● **WHAT TO DO**
Reproduce the full text about the pandemic and inequality in higher education word for word.

=== TEXT PROVIDED ===

Did the Pandemic Increase Inequality in Higher Education?

Schools not requiring standardized test scores has had ripple effects

Harvard Square
Harvard Square, seen from the air.
Henry Dixon/Unsplash

Last year, you may recall, Harvard University told prospective students that they wouldn’t need to submit standardized test scores with their applications. They weren’t the only ones. A host of prominent colleges and universities made similar decisions, addressing the extraordinary circumstances of the pandemic as well as the notion that standardized tests may be biased.

That decision may have had consequential — and unexpected — effects, according to a new article by Amelia Nierenberg in The New York Times. The most noticeable effect isn’t all that surprising: many schools that waived their standardized test requirements are seeing a surge in applicants. Applications to Harvard are up by 42%; applications to Colgate are up 103%. The same is true — though not as dramatically — for the likes of Penn State and UCLA.

Schools that aren’t as high-profile, however, are seeing the reverse: a dearth of applicants. Nierenberg writes that the SUNY system has seen applications decline by 14%, while Portland State University has seen its number of applications drop by 12%. Institutions already dealing with a drop in revenue due to the pandemic may be left with no choice but to cut classes or entire departments, thus making them seem less enticing to potential students. It’s pretty much the definition of a vicious circle.

While these contrasts can be shocking, they aren’t emerging out of nowhere. The Times spoke with former Middlebury College provost Dr. Susan Campbell Baldridge, who noted that “the rich were getting richer and the poor were getting more and more challenged, in terms of institutions.” For institutions already struggling, this new wrinkle offers still more challenges.

=== DATA EXTRACT ===

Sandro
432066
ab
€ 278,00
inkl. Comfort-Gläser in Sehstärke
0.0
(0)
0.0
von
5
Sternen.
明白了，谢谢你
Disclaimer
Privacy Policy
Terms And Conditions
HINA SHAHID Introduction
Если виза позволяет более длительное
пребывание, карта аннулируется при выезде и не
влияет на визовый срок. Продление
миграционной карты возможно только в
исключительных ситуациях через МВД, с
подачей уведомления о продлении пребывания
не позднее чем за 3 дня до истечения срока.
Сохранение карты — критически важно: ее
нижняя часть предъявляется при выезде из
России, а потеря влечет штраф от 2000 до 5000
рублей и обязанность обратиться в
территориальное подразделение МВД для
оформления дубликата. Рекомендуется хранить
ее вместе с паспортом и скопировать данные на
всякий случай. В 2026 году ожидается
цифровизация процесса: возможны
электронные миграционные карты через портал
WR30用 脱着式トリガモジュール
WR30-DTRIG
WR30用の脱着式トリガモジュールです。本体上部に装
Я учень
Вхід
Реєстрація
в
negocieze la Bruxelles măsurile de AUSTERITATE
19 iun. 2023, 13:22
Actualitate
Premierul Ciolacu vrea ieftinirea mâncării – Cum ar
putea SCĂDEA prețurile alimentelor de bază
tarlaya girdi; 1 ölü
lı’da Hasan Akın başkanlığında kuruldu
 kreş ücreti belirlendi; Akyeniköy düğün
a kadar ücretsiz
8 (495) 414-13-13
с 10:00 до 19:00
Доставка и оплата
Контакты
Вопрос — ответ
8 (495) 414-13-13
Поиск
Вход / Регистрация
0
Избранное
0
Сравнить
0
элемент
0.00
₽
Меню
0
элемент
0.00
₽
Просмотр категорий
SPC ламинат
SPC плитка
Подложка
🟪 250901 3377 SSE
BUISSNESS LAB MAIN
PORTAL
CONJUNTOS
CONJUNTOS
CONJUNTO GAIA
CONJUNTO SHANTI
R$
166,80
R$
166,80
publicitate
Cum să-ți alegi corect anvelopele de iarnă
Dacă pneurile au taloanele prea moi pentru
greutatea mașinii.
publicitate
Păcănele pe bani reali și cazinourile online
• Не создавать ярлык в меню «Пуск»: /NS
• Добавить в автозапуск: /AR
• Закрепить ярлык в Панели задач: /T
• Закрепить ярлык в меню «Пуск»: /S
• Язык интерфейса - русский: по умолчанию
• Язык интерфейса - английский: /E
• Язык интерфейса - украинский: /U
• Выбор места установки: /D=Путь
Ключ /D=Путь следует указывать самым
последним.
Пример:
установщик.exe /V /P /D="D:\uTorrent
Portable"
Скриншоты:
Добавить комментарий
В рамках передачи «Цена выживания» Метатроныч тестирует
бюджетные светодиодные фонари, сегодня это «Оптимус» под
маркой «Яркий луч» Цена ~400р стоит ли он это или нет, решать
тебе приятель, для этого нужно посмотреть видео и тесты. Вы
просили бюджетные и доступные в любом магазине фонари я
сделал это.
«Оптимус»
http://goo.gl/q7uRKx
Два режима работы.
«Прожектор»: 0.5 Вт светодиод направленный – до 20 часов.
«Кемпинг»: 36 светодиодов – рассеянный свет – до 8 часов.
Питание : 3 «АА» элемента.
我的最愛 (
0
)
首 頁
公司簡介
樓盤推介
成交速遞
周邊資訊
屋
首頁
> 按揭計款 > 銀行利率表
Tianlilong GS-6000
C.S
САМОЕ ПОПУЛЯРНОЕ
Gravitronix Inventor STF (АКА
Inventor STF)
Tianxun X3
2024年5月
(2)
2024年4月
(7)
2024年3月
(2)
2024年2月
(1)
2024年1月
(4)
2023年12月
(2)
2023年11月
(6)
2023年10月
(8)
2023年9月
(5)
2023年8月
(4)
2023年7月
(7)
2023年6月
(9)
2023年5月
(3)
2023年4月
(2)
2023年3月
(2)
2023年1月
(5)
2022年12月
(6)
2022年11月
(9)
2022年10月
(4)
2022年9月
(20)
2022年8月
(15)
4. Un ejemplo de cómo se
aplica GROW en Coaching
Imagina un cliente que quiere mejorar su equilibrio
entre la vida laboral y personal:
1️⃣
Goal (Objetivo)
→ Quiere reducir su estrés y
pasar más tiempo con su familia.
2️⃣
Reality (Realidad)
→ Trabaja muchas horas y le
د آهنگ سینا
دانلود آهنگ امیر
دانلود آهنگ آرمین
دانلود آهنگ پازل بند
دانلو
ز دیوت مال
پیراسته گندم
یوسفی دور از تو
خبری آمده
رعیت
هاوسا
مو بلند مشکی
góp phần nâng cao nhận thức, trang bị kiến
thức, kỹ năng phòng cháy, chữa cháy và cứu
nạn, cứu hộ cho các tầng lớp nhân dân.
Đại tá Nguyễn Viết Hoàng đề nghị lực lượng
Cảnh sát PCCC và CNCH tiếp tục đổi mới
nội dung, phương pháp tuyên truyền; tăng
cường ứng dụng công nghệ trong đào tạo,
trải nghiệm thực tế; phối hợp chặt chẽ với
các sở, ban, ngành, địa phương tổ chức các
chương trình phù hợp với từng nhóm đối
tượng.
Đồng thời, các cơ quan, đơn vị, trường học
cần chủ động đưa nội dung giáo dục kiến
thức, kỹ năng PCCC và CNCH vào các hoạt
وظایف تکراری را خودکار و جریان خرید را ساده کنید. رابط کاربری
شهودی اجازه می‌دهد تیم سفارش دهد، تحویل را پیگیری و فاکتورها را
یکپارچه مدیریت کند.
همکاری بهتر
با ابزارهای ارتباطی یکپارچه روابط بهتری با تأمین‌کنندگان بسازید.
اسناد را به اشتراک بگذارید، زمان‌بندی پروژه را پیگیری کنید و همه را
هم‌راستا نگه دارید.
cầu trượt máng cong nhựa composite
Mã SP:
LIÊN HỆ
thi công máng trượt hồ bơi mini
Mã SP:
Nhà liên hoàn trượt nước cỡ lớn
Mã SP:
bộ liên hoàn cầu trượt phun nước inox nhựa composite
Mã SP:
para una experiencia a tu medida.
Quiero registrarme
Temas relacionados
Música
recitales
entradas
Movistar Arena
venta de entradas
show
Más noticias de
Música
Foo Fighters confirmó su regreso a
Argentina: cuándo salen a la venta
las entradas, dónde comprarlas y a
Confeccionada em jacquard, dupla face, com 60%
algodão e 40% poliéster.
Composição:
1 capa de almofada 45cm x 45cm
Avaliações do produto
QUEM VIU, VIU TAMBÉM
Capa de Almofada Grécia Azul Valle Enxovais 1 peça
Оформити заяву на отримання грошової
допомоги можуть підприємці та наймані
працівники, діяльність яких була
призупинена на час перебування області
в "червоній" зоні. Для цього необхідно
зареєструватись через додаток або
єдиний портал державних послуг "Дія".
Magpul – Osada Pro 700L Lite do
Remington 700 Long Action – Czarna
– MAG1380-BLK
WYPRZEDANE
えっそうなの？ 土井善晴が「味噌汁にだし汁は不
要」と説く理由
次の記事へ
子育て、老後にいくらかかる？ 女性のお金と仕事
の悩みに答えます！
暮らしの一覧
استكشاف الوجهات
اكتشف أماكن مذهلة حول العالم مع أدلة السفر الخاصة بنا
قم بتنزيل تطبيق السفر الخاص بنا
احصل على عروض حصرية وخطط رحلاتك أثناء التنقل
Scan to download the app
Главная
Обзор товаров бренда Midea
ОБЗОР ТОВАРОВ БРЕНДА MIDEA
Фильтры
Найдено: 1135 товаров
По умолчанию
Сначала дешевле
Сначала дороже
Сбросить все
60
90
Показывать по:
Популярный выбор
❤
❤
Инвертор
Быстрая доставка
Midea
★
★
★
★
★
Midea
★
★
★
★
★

===

● **ANSWER TO THIS EXERCISE**
Did the Pandemic Increase Inequality in Higher Education?

Schools not requiring standardized test scores has had ripple effects

Harvard Square
Harvard Square, seen from the air.
Henry Dixon/Unsplash

Last year, you may recall, Harvard University told prospective students that they wouldn’t need to submit standardized test scores with their applications. They weren’t the only ones. A host of prominent colleges and universities made similar decisions, addressing the extraordinary circumstances of the pandemic as well as the notion that standardized tests may be biased.

That decision may have had consequential — and unexpected — effects, according to a new article by Amelia Nierenberg in The New York Times. The most noticeable effect isn’t all that surprising: many schools that waived their standardized test requirements are seeing a surge in applicants. Applications to Harvard are up by 42%; applications to Colgate are up 103%. The same is true — though not as dramatically — for the likes of Penn State and UCLA.

Schools that aren’t as high-profile, however, are seeing the reverse: a dearth of applicants. Nierenberg writes that the SUNY system has seen applications decline by 14%, while Portland State University has seen its number of applications drop by 12%. Institutions already dealing with a drop in revenue due to the pandemic may be left with no choice but to cut classes or entire departments, thus making them seem less enticing to potential students. It’s pretty much the definition of a vicious circle.

While these contrasts can be shocking, they aren’t emerging out of nowhere. The Times spoke with former Middlebury College provost Dr. Susan Campbell Baldridge, who noted that “the rich were getting richer and the poor were getting more and more challenged, in terms of institutions.” For institutions already struggling, this new wrinkle offers still more challenges.